O ENSINO DA GRAMÁTICA
Você está triste?
Não sei. Talvez.
Tristeza dá câncer,
sabia?
Pensei que dava
verruga no nariz.
Estou falando sério.
Ultimamente você vive
falando sério.
Quando eu brincava
você reclamava.
Nem tanto ao mar nem
tanto à terra.
Você colocou vírgula
depois de mar.
Estou falando, não
estou escrevendo.
Mas na sua fala tinha
uma vírgula depois de mar?
Não. Você está fazendo
uma análise sintática e morfológica da frase?
Na frase há o uso da
figura de sintaxe chamada elipse.
Chega.
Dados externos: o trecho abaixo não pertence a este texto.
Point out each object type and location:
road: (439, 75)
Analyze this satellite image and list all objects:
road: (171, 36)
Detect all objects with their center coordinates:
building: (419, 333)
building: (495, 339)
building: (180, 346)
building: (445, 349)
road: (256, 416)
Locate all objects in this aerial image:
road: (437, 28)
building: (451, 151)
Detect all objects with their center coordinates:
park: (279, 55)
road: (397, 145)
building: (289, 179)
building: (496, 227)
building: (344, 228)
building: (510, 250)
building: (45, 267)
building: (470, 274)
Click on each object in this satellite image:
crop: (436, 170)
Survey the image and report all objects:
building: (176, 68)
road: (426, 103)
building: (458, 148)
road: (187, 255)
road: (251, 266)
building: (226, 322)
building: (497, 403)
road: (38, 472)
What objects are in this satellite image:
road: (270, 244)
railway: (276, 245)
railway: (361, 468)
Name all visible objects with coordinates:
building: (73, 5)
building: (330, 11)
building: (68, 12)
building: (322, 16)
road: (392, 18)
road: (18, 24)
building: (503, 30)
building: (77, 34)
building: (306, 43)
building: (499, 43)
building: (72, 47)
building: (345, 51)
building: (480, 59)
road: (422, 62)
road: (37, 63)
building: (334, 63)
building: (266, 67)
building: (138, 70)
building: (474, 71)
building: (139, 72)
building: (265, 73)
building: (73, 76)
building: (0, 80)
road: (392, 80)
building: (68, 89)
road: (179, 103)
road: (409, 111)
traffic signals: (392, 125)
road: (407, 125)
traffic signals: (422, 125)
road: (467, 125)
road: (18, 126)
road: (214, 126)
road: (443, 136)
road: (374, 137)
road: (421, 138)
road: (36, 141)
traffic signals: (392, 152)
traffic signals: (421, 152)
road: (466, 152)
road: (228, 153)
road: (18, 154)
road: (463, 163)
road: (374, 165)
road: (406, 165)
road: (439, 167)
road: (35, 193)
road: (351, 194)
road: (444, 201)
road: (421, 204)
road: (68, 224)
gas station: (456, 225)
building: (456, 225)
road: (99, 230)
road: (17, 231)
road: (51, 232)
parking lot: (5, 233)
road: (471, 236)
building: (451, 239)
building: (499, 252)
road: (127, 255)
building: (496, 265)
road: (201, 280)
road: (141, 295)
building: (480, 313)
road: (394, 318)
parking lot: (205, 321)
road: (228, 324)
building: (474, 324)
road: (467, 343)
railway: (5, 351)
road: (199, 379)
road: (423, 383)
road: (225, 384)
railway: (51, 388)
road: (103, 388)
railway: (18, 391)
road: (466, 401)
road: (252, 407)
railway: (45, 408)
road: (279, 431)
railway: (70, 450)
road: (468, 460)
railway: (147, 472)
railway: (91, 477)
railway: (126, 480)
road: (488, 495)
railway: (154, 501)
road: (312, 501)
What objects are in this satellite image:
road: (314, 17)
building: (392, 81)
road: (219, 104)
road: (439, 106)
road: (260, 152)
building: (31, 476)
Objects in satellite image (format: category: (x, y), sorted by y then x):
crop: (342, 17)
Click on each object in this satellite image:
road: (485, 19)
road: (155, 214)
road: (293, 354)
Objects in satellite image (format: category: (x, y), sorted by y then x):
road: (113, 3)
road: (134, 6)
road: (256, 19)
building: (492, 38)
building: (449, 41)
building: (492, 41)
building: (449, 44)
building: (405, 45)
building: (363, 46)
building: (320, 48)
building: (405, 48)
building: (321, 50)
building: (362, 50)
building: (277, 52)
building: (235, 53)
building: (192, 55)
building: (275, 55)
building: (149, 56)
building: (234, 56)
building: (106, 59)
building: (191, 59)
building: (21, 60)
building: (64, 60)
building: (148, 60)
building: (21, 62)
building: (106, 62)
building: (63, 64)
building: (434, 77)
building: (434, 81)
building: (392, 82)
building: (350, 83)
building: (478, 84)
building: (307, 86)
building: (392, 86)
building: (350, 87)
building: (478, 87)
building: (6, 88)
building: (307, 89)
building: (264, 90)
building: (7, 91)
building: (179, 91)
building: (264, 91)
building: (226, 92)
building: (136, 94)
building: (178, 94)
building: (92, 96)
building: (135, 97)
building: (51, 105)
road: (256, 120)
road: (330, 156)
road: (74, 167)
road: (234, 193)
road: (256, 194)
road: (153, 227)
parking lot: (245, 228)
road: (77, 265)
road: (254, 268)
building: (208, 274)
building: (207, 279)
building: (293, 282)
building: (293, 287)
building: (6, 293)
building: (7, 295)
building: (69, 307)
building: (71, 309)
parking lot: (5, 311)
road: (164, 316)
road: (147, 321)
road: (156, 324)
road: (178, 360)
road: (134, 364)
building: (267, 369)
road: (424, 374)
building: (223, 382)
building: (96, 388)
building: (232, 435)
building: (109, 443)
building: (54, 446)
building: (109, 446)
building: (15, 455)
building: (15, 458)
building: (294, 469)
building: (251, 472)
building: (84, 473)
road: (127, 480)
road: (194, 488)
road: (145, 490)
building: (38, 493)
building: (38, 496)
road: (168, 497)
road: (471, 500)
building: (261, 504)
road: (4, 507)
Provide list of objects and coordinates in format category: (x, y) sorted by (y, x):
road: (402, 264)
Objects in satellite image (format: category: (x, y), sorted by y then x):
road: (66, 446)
É por coisas
assim que eu não quero mais viver com você.
Porque eu sei
gramática e você não?
Entre outras coisas.
Não gosta mais de
foder comigo?
Usarei uma elipse
aqui. Ou melhor, uma zeugma.
Zeugma é um
substantivo masculino.
Um zeugma, então.
Significando?
Que é fácil
subentender.
Subentender por que
você não gosta mais de foder comigo?
Precisamente. Pensa.
Estou pensando e não
consigo.
Pensa em nós dois na
cama.
Você sempre se
manifesta pomposamente na hora do orgasmo.
Pomposamente? Explica.
Exibição de
magnificência sensual. Mímica.
Mímica?
Mímica. Muito
bem-feita.
Vou fazer as malas.
Diga: já vai tarde.
Já vai tarde.
E esses olhos úmidos
de lágrimas?
Mímica.
Acho que vou ficar
mais um pouco.
Um pouco?
Uns dias.
Dias?
Pensando bem, uns
meses. Mas você me ensina gramática durante esse tempo.
Então deixa de ficar
triste.
Tenho uma razão. Já
estou com câncer.
Jura?
Juro. Pulmão. O
cigarro.
Meu amor, vou cuidar
de você.
Mas antes me ensina
gramática.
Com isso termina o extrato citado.